#### Source records ####

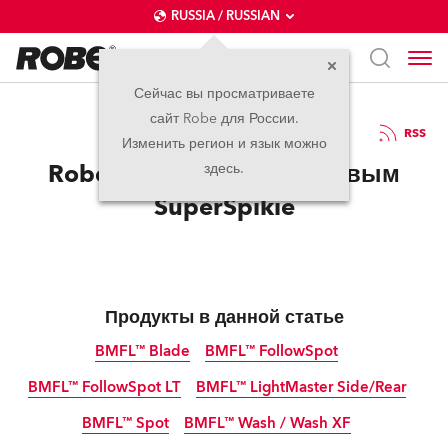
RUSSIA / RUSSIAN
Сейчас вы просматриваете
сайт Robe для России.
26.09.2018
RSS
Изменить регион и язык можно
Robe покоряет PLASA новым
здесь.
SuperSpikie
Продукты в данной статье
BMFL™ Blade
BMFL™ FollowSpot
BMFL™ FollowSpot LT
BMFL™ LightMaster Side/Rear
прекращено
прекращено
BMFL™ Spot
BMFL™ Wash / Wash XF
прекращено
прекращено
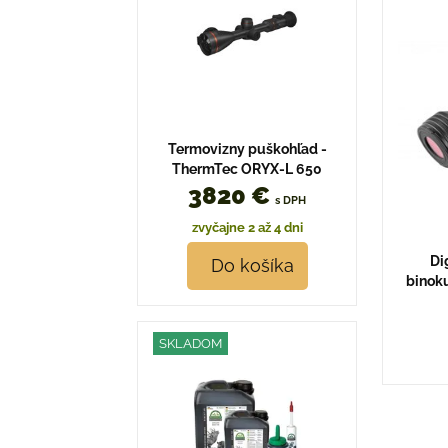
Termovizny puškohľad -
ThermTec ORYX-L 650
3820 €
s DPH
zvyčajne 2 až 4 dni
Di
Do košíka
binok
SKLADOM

####

▶ _To do_:
Please give the material above again in full, with no pictures in your version.

▶ _Response_:
RUSSIA / RUSSIAN
Сейчас вы просматриваете
сайт Robe для России.
26.09.2018
RSS
Изменить регион и язык можно
Robe покоряет PLASA новым
здесь.
SuperSpikie
Продукты в данной статье
BMFL™ Blade
BMFL™ FollowSpot
BMFL™ FollowSpot LT
BMFL™ LightMaster Side/Rear
прекращено
прекращено
BMFL™ Spot
BMFL™ Wash / Wash XF
прекращено
прекращено
Termovizny puškohľad -
ThermTec ORYX-L 650
3820 €
s DPH
zvyčajne 2 až 4 dni
Di
Do košíka
binok
SKLADOM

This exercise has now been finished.